• ENTRIES PROVIDED
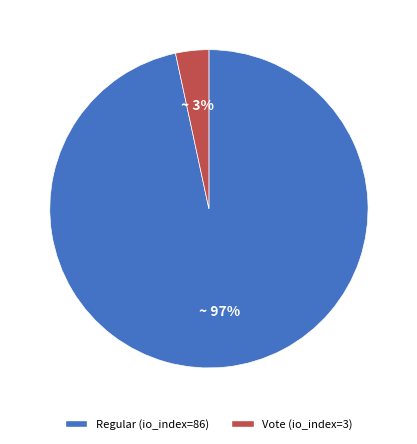

Which slice is the largest?

Regular (io_index=86)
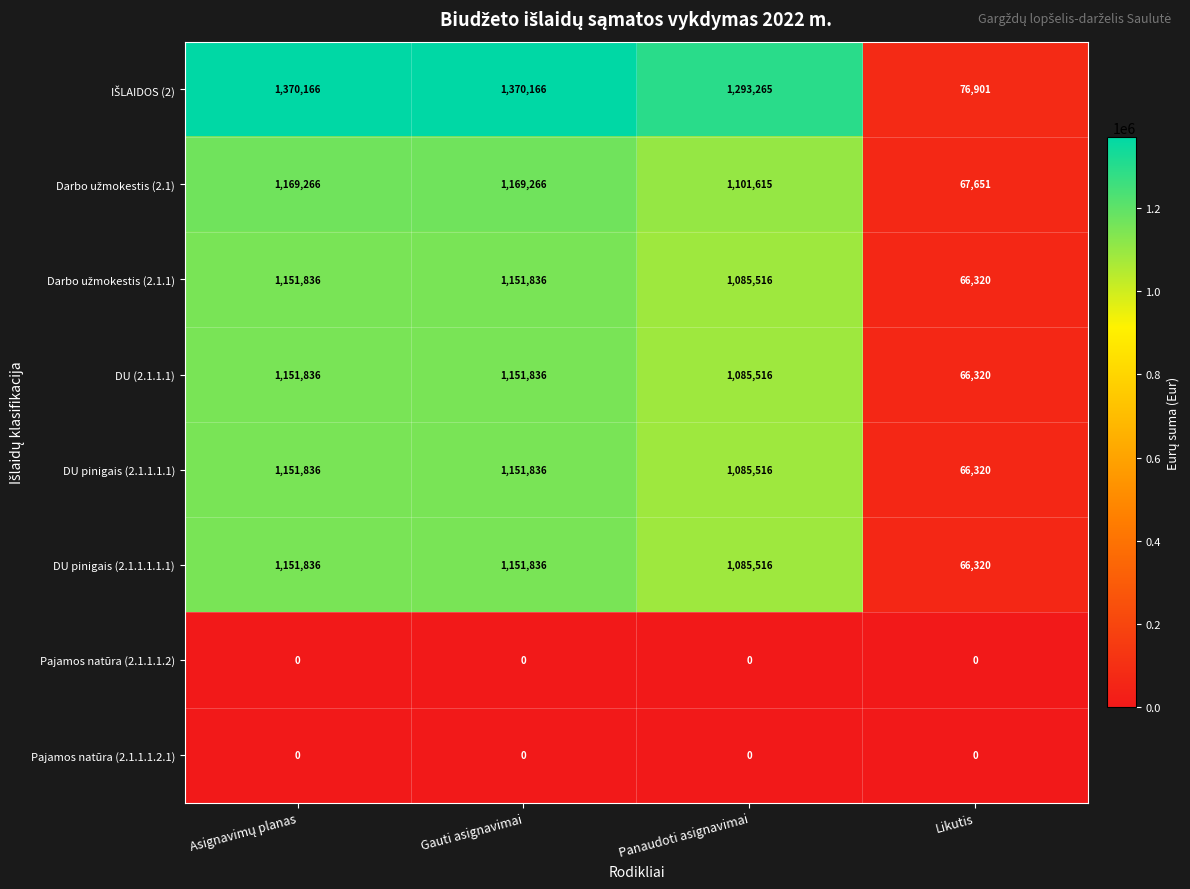

At which label is DU (2.1.1.1) closest to 609078?

Panaudoti asignavimai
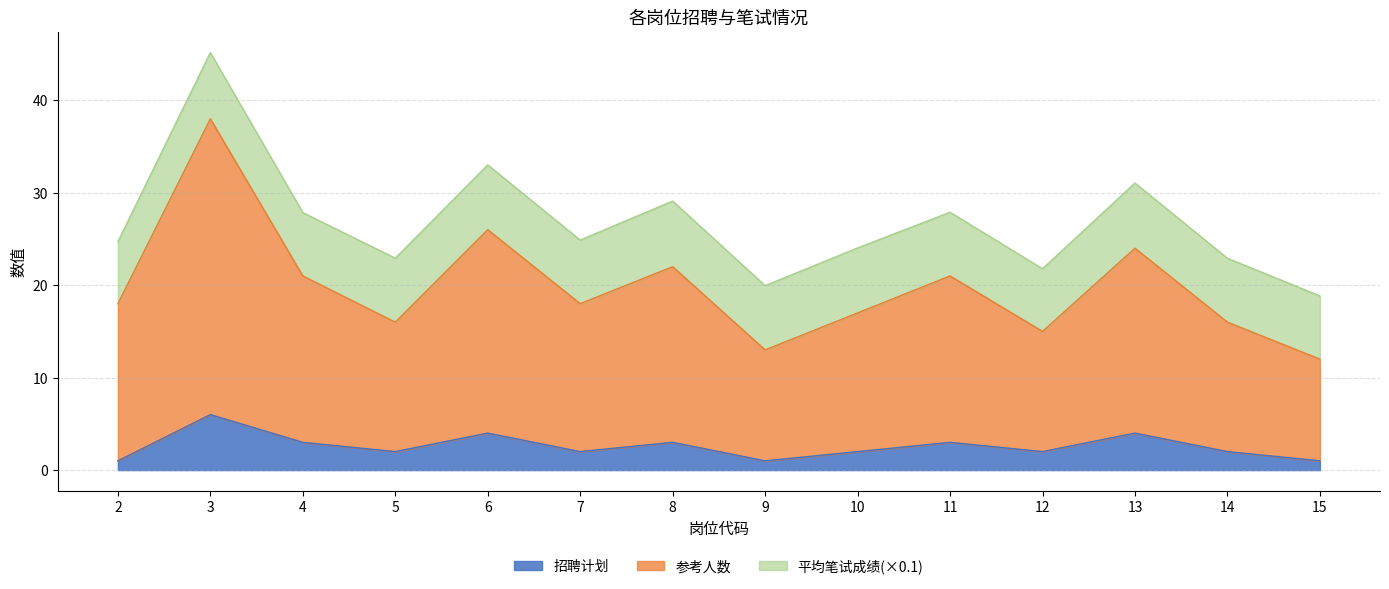

How many 招聘计划 values are between 2 and 3?

8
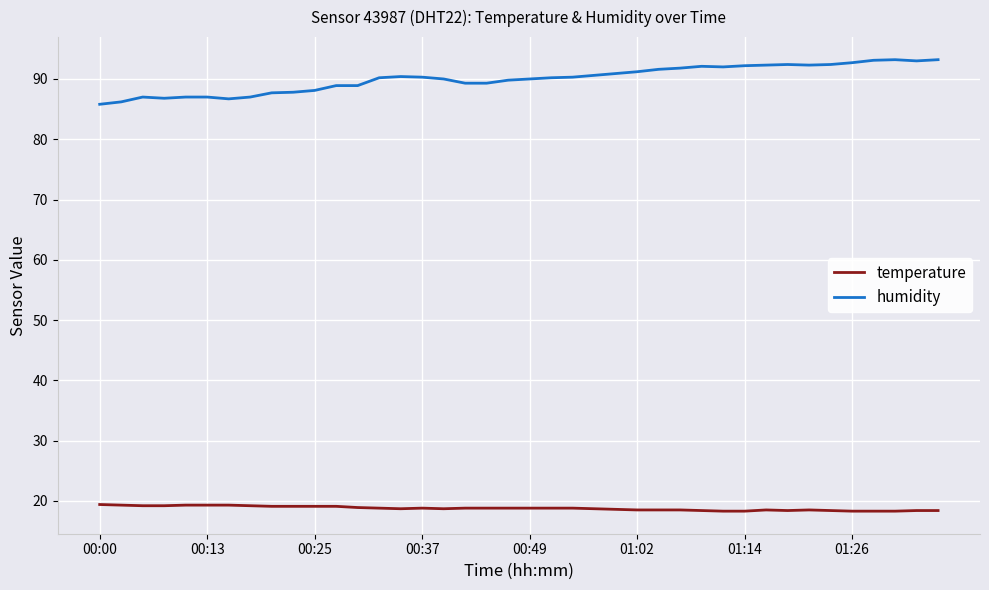

Which series has the widest spread of values?

humidity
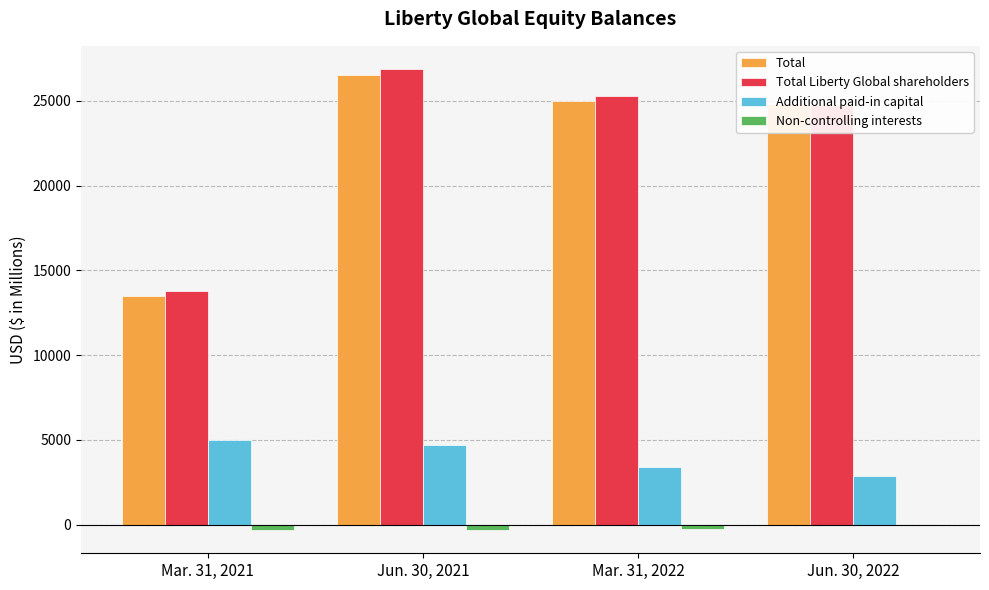

What is the total value across all series at Jun. 30, 2021?

57798.3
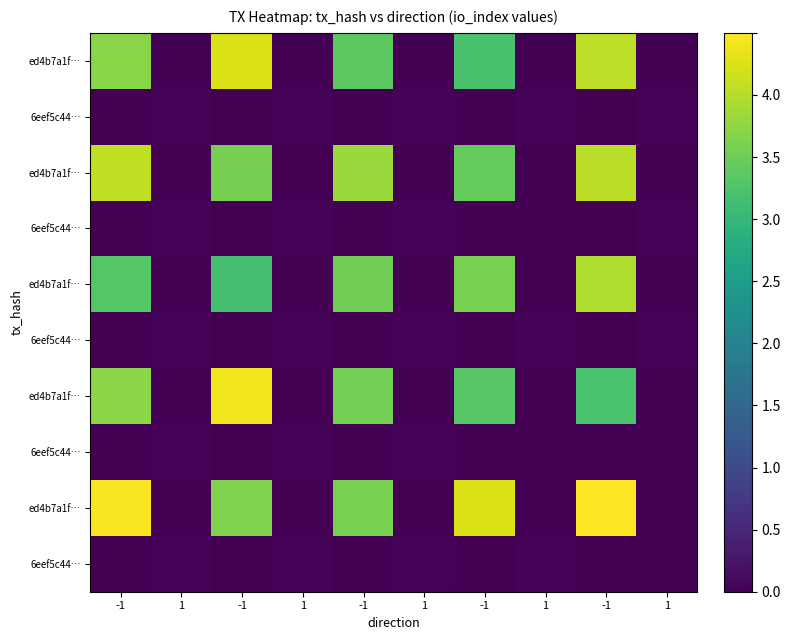

How many distinct data groups are displayed?

10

• WORK INSTRUCTIONS
Rewrite all the lines above with "widest spread" changed to "largest range" and everything else left as it is. Don't include the pictures.

• EXERCISE OUTPUT
Which slice is the largest?

Regular (io_index=86)

At which label is DU (2.1.1.1) closest to 609078?

Panaudoti asignavimai

How many 招聘计划 values are between 2 and 3?

8

Which series has the largest range of values?

humidity

What is the total value across all series at Jun. 30, 2021?

57798.3

How many distinct data groups are displayed?

10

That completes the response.